Yesterday I talked about the regret I have in accumulating so much "stuff" in my life. There's just entirely too much crap piled around my home, and most of it... the majority of it... I really could have done without ever buying in the first place.
And yet there's still stuff I have to buy. Even in the middle of culling my possessions. Which is kind of counterproductive... and a a bummer. But not nearly as big a bummer as having to shop for the stuff. Because I really, really don't like shopping.
Which is why I hold off as much shopping as possibly for Black Friday & Cyber Monday. Because the only thing I love more than not shopping is a bargain. And this year I found a lot of bargains. Just ask my credit card. Which probably won't be paid off until February. :-(
Still, it's all stuff I needed. And it was pretty great that I ended up paying half (actually less than half) of what I would have paid any other time of year for the same stuff...
- Tools. I got an amazing deal on a telescoping ladder ($90 regular $160!). I've never owned a ladder before, having always borrowed them when I needed one. I never intended to buy my own, but it was the "telescoping" feature that made me pull the trigger. I've got a stairwell that I want to hang things in, and I couldn't manage it with a traditional ladder. This one makes it a snap. Plus it's compact when condensed, so it fits easily in my garage. Plus it's easy to move around. Plus I have a ladder whenever I need one now. Probably my favorite purchase. And the most useful.
- Storage. I loathe to spend money on containers and stuff like that when you can get cardboard boxes for free, but the boxes I've been using to store the crap I'm going to keep are falling apart and I needed something more permanent. Storage bins were on sale for ridiculous prices, so I snapped some up. They're much nicer for keeping things organized. I also bought a second Milwaukee Jobsite Organizer, which I got on sale at Home Depot for $20... the first one I bought has been one of the handiest purchases ever, but it's gotten full.
- Music/Movies/Games. I buy most everything digitally from the iTunes Music Store, so I leapt at the chance to get some gift cards for 20% off. I also picked up LEGO Star Wars: The Force Awakens for cheap... and found Guardians of the Galaxy on 3D Blu-Ray for $12! I don't much care for 3D in the theater, but I am really digging it at home for some reason.
- Tech. Amazon had the Echo Dot on sale for $39 down from $49... and you got a credit for $10 if you ordered through Echo. $29 to extend Alexa upstairs seemed like a heck of a bargain. And so very cool.

◆ **WRITTEN INSTRUCTION 1**
Copy from the Black Friday post, word for word, everything from "Yesterday I talked" down to "the first place.".
◆ **WRITTEN INSTRUCTION 2**
Answer these questions from the Black Friday post:
(a) What is the regular price of the telescoping ladder?
(b) At which store was the second Milwaukee Jobsite Organizer bought on sale?
(c) How much off were the iTunes gift cards?
Rely only on the Black Friday post to respond.

◆ **SOURCE DATA**

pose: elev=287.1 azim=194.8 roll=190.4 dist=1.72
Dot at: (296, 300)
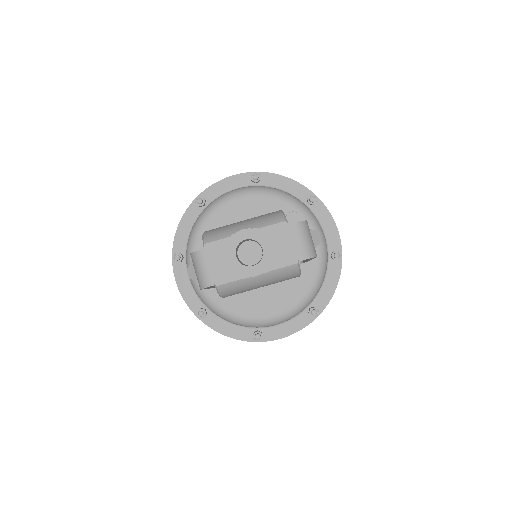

◆ **REPLY 1**
Yesterday I talked about the regret I have in accumulating so much "stuff" in my life. There's just entirely too much crap piled around my home, and most of it... the majority of it... I really could have done without ever buying in the first place.

◆ **REPLY 2**
(a) $160
(b) Home Depot
(c) 20%